Crimea’s Parliament asks to join Russian Federation, Ukraine calls for US, UK assistance

CrimeaThe Parliament in Crimea have asked Moscow to allow the southern Ukrainian region to become part of the Russian Federation.

The parliament said if its request was granted, Crimean citizens could give their view in a referendum on 16 March.

Ukraine’s interim Prime Minister Arseniy Yatsenyuk said the move had no legal grounds.

Crimea, a region whose population is mostly ethnic Russian, has been at the centre of tensions following the fall of Ukraine’s pro-Moscow president.

Crimea has closed its airspace to commercial flights.

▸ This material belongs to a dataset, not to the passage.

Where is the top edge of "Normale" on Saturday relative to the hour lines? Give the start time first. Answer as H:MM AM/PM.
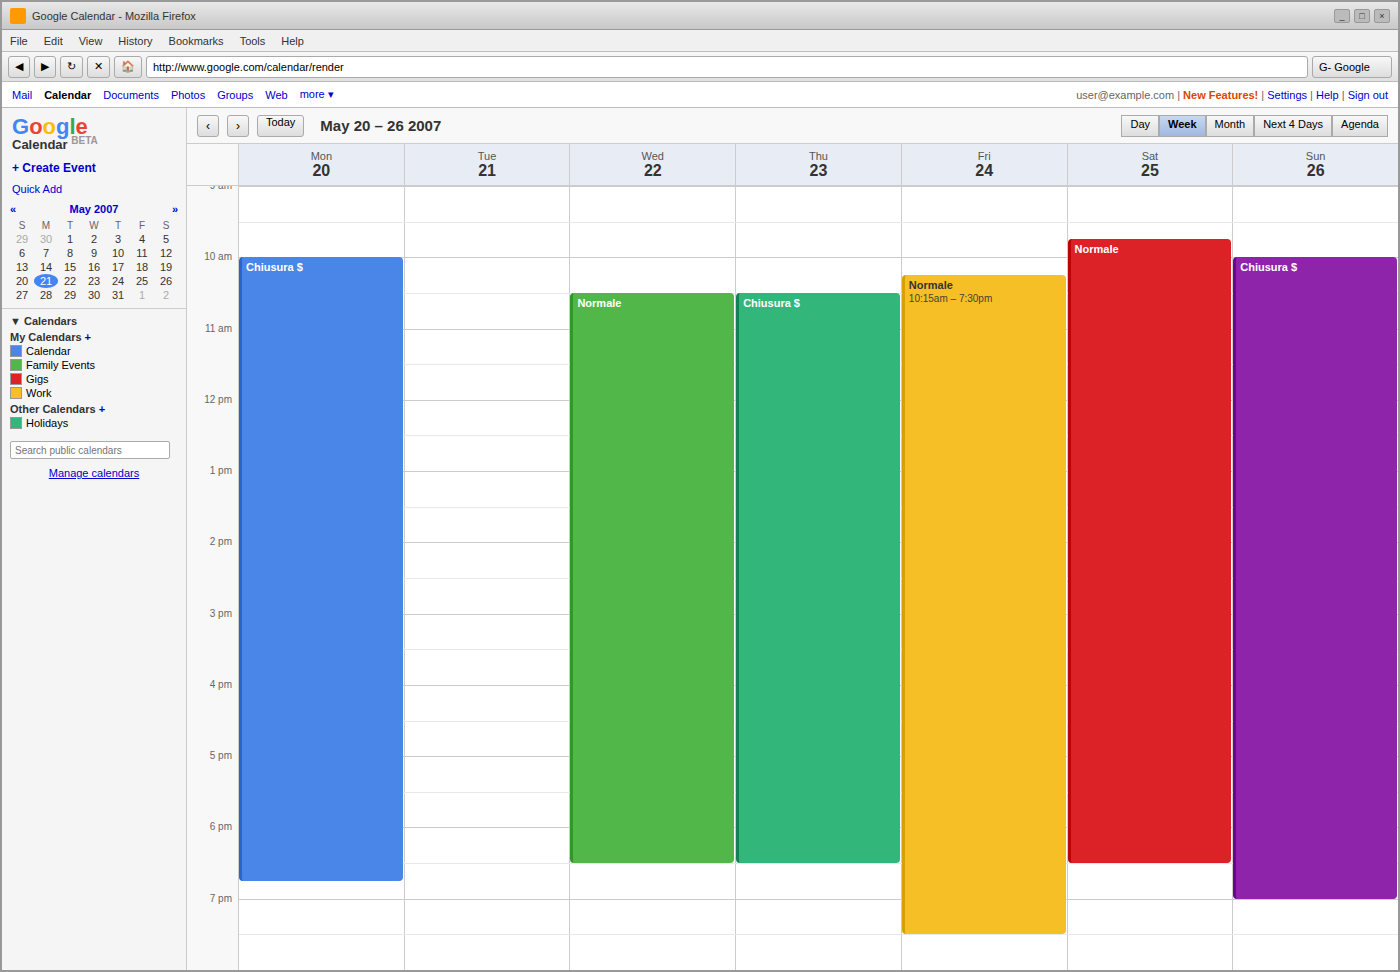
9:45 AM -- neither: three quarters of the way from the 9 AM line to the 10 AM line.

A Ukrainian airline plane was turned back today on its way from Kiev to Simferopol, the region’s main city, and had to return to the Ukrainian capital.

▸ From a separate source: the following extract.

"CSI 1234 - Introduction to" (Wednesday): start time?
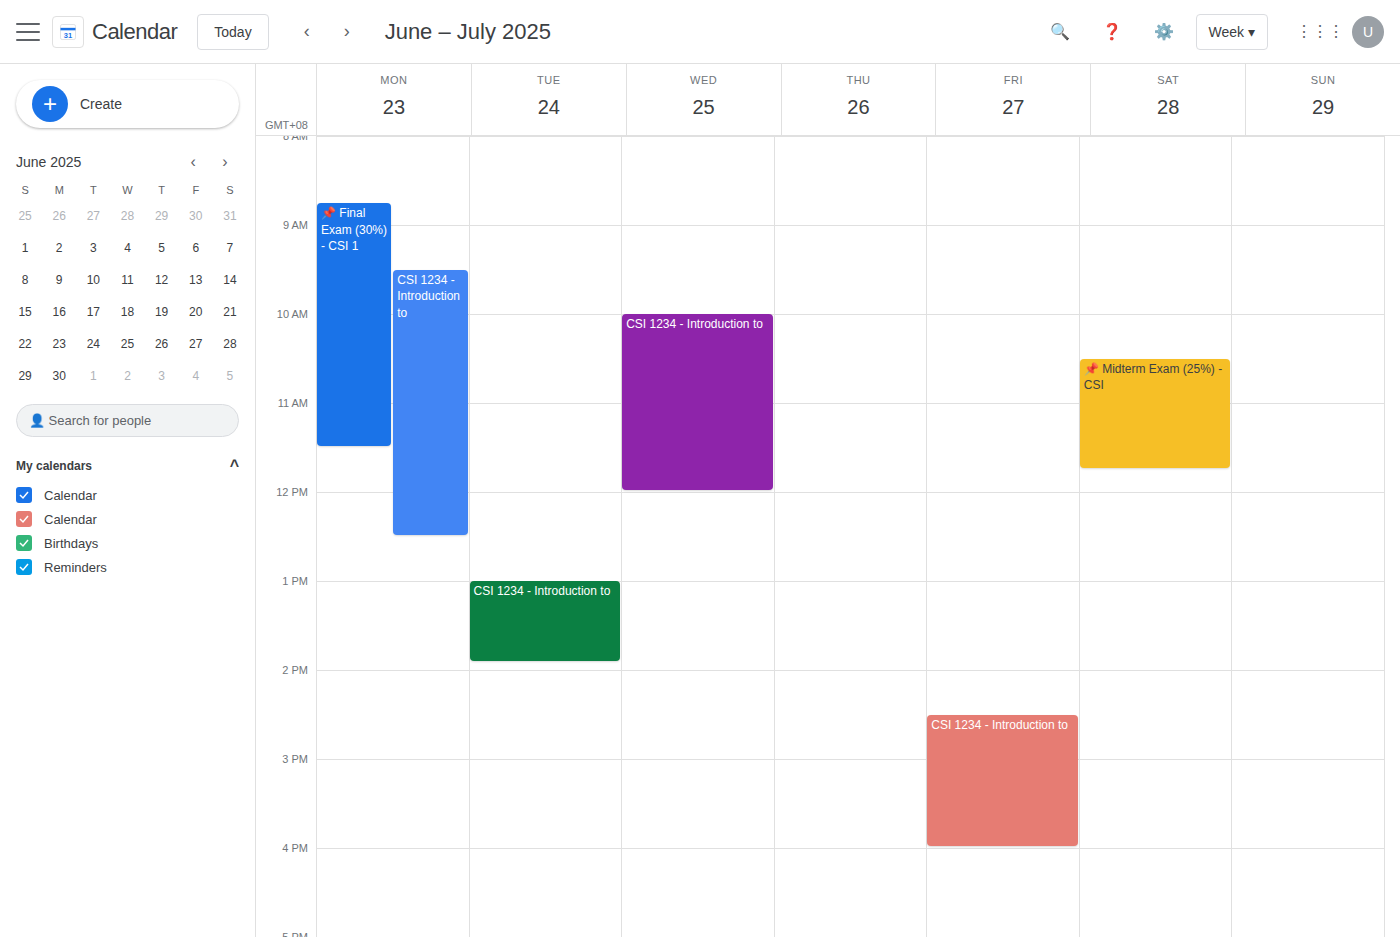
10:00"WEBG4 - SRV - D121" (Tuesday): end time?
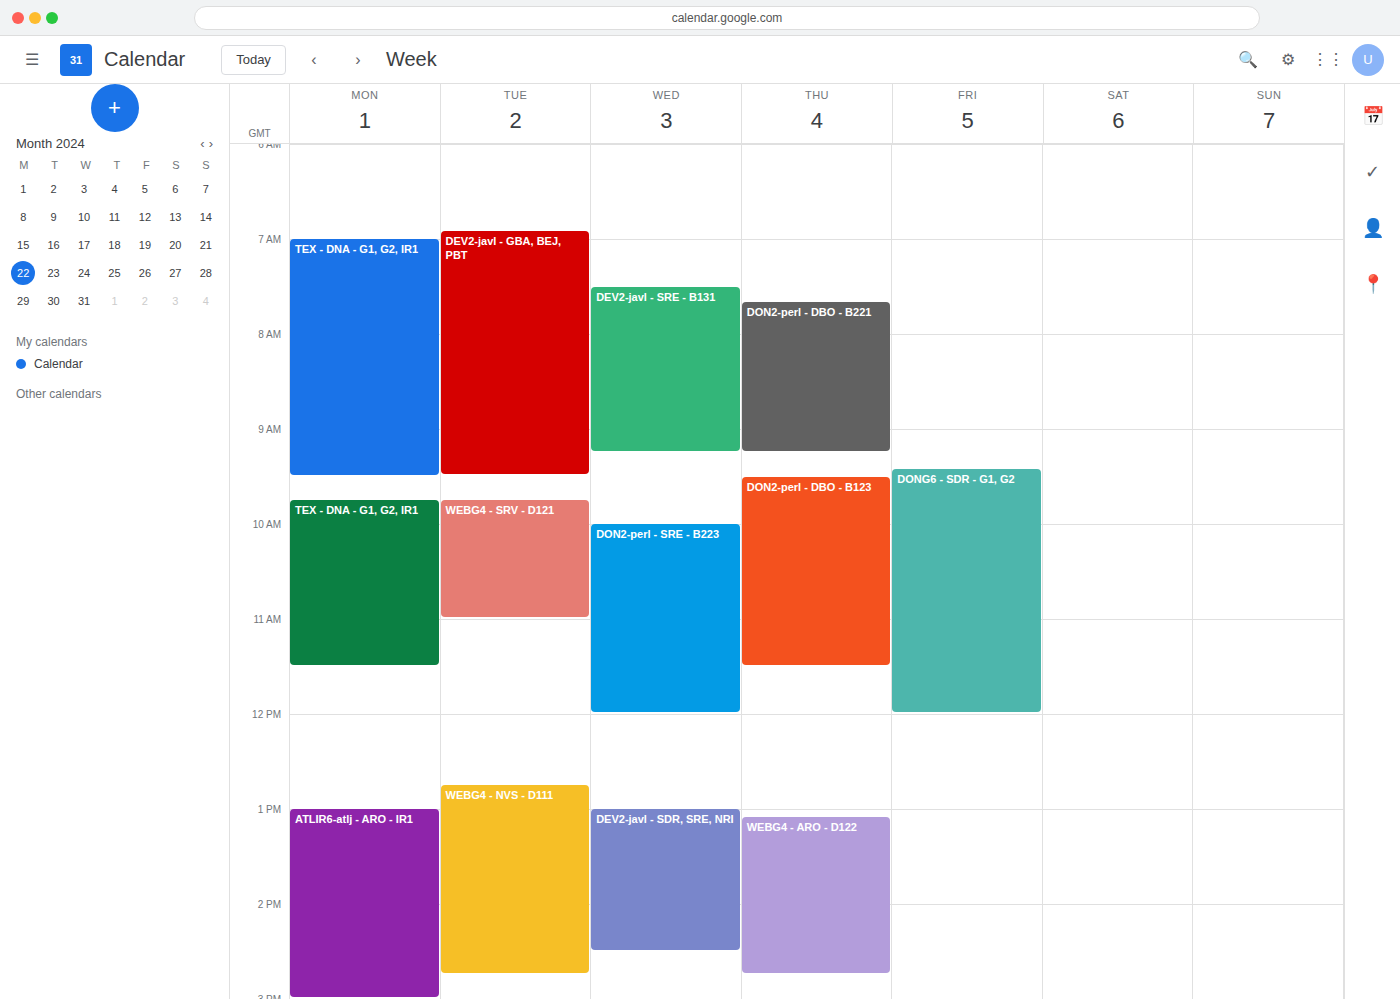
11:00 AM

The captain told passengers that the Crimean authorities had closed airspace to all commercial flights and there had been no flights yesterday either.

Tension has increased in the region ahead of Sunday’s referendum which pro-Russian leaders, backed by Russian forces, have called despite it being denounced as illegal by Ukraine’s new rulers and Western governments.

New National Guard

Ukraine’s interim leaders established a new National Guard today and appealed to the United States and Britain for assistance against what they called Russian aggression in Crimea under a post-Cold War treaty.

Blaming their ousted predecessors for the weakness of their own armed forces, acting ministers told parliament Ukraine had as few as 6,000 combat-ready infantry and that the air force was outnumbered nearly 100 to 1 by Moscow’s superpower forces.

The national parliament in Kiev said it would dissolve the Crimean assembly if it did not cancel the plebiscite.

Viktor Yanukovich, whose overthrow last month after protests triggered the gravest crisis in Europe since the Cold War, insisted from his refuge in Russia that he was still Ukraine’s legitimate president and commander of its armed forces.

Acting Prime Minister Arseny Yatseniuk, who will visit the White House and United Nations Security Council this week, said a 1994 treaty under which Ukraine agreed to give up its Soviet nuclear weapons obliged Russia to remove troops from Crimea and also obliged Western powers to defend Ukraine’s sovereignty.

He said a failure to protect Ukraine would undermine efforts to persuade Iran or North Korea to forswear nuclear weapons as Kiev did 20 years ago. The terms of the Budapest Memorandum oblige Russia, Britain and the United States as guarantors to seek UN help for Ukraine if it faces attack by nuclear weapons.